**Source document:**
((
That was actually my first time in Paris, in 2005. I’d only been there for a couple of hours. I had a gig in Lille, and after I won the DMC, they asked me to come out there and judge a DJ battle. I had a couple of hours to kill and went to the Virgin Megastore there. I saw a guy there, maybe in his 40s. What was really cool is that he was creating rhythms and sounds through the use of looping. I didn’t know how he was doing it. He would tap on something and then it would kind of echo, and then that would be looped, and that would form a rhythm and he would loop something else on top of that. Then, he would get on his keyboard — and he was an amazing piano player.

That got my juices flowing, because I couldn’t play piano like that guy. I’ve seen similar performers with guitars and even turntables, where they would scratch something and loop it, and then scratch something completely new, but I’d never seen what he was doing, and I’d never seen anybody do that with keyboards and turntables

So, I was thinking, “This is right up my alley!” I’m not as outstanding of a piano player as this guy, but I know music, and I can hear music in my head and translate it to my fingers and I can DJ. So, I thought, “What if I combined my turntable skills and my DJ skills?” They’re two different things. Turntable skills means how well you can scratch and do things with the turntables, and then you have the DJ skills, which is how well you can put sounds together and put different vocals on top of beats and make it flow so that the crowd gets it. All I needed was to figure out the technology and then there you have it! That was kind of like the starting point of me thinking about my “Live Remix Project.” I didn’t find out until earlier this year, through the Ableton software website, who the guy was! His name is Bugge Wesseltoft.

What is the difference when you do your “Live Remix Project” versus a typical DJ set?

It’s very different, because instead of playing music for people to dance and get drunk to — which is all good and fine, it’s for the purpose of performing music, to watch and appreciate, listen and possibly dance to. It’s like a band. Chances are, you’re going there to see them perform; you’re going out to see this group get together and perform the music that they came up with.

As a listener, and not just to party.

Exactly. As a listener and someone who appreciates the performance of music. It’s very different, and that’s why the “Live Remix Project” works better at live performance venues, like SXSW or even the Winter Music Conference. I’ve performed it for a club crowd, too. In some ways, some of them get it, some of them don’t. Some of it sounds kind of like club music because of the DJ influence. But it’s definitely not a pre-recorded composition. Everything is being composed live. For example, something that people see right away and identify with is if I play a keyboard. If they can see that, they can see me moving my hands across the keyboard and say, “Oh, that’s actually happening now and being looped and processed.” It’s almost this empty slate that gets filled in, where the music gets created in front of the audience, and that’s the appeal.

Is there a lot of room for improvisation in it, or do you have to have everything set in your mind beforehand?

There’s as much room for improvisation as I want, and as the crowd will be into. Does it happen all the time? Depends on what the crowd is into, because of the structure. For example, if the crowd is there to watch, but they’re also there to dance, if you improv and maybe draw on the song structure too long, it might mess up the groove or the flow. You know what I’m saying?
))
**Information supplied:**
((
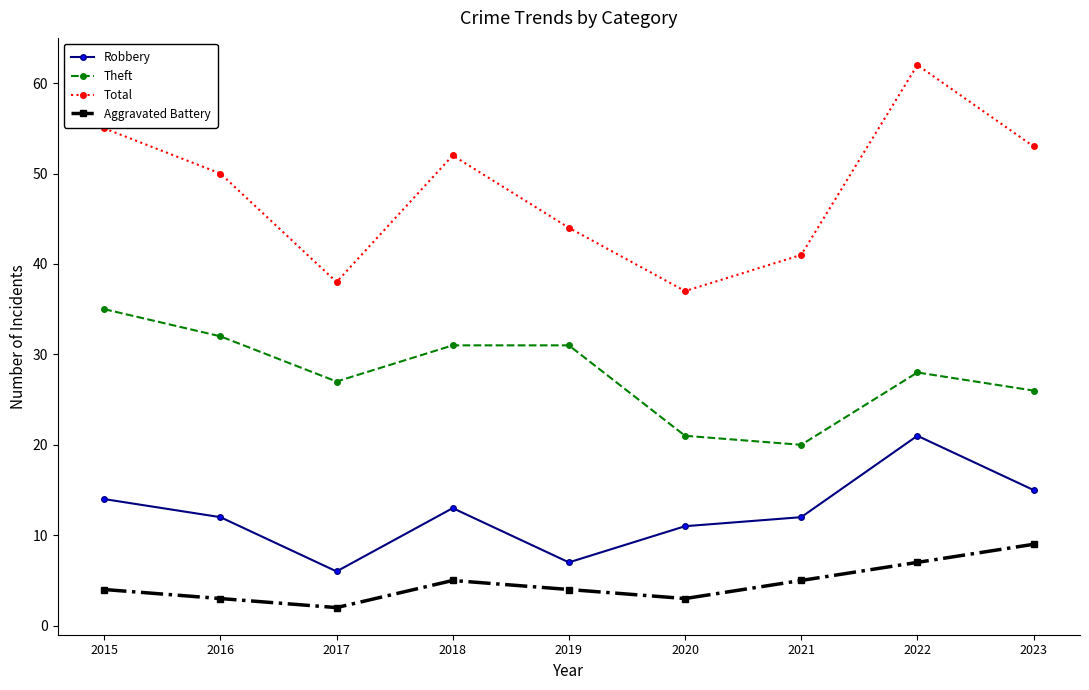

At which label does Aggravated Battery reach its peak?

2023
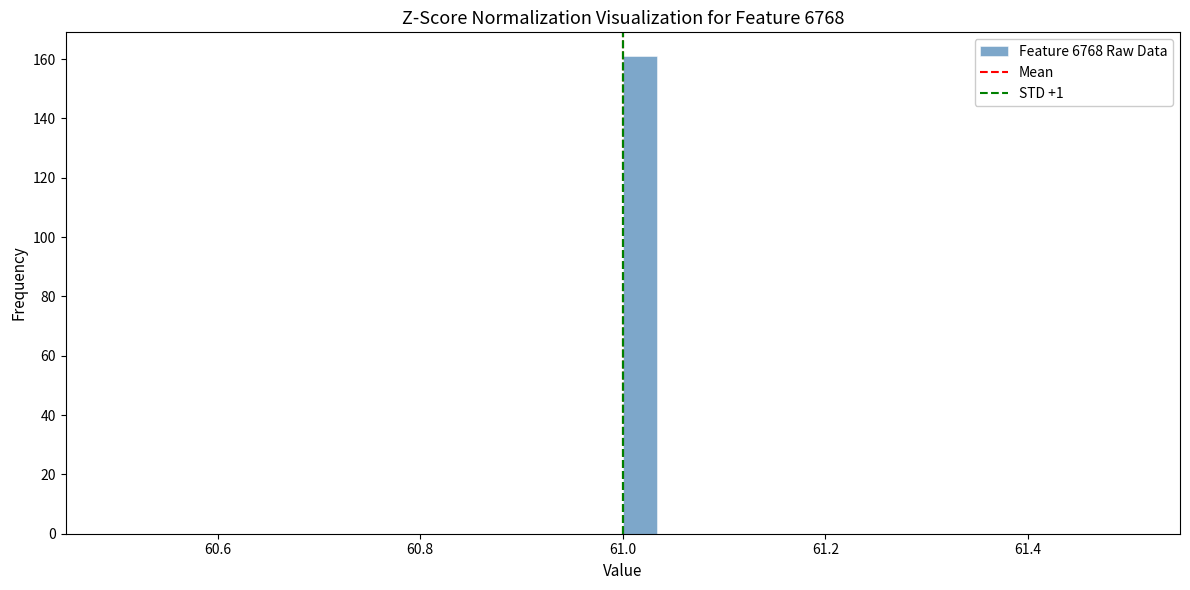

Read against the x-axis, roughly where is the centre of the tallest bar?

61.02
))
**What this exercise asks:**
1. In the interview, what was the name of the performer the speaker saw at the Virgin Megastore?
2. Please repeat the interview from "As a listener, and" up to and including "that’s the appeal.".

**Exercise results:**
1. Bugge Wesseltoft.

2.
As a listener, and not just to party.

Exactly. As a listener and someone who appreciates the performance of music. It’s very different, and that’s why the “Live Remix Project” works better at live performance venues, like SXSW or even the Winter Music Conference. I’ve performed it for a club crowd, too. In some ways, some of them get it, some of them don’t. Some of it sounds kind of like club music because of the DJ influence. But it’s definitely not a pre-recorded composition. Everything is being composed live. For example, something that people see right away and identify with is if I play a keyboard. If they can see that, they can see me moving my hands across the keyboard and say, “Oh, that’s actually happening now and being looped and processed.” It’s almost this empty slate that gets filled in, where the music gets created in front of the audience, and that’s the appeal.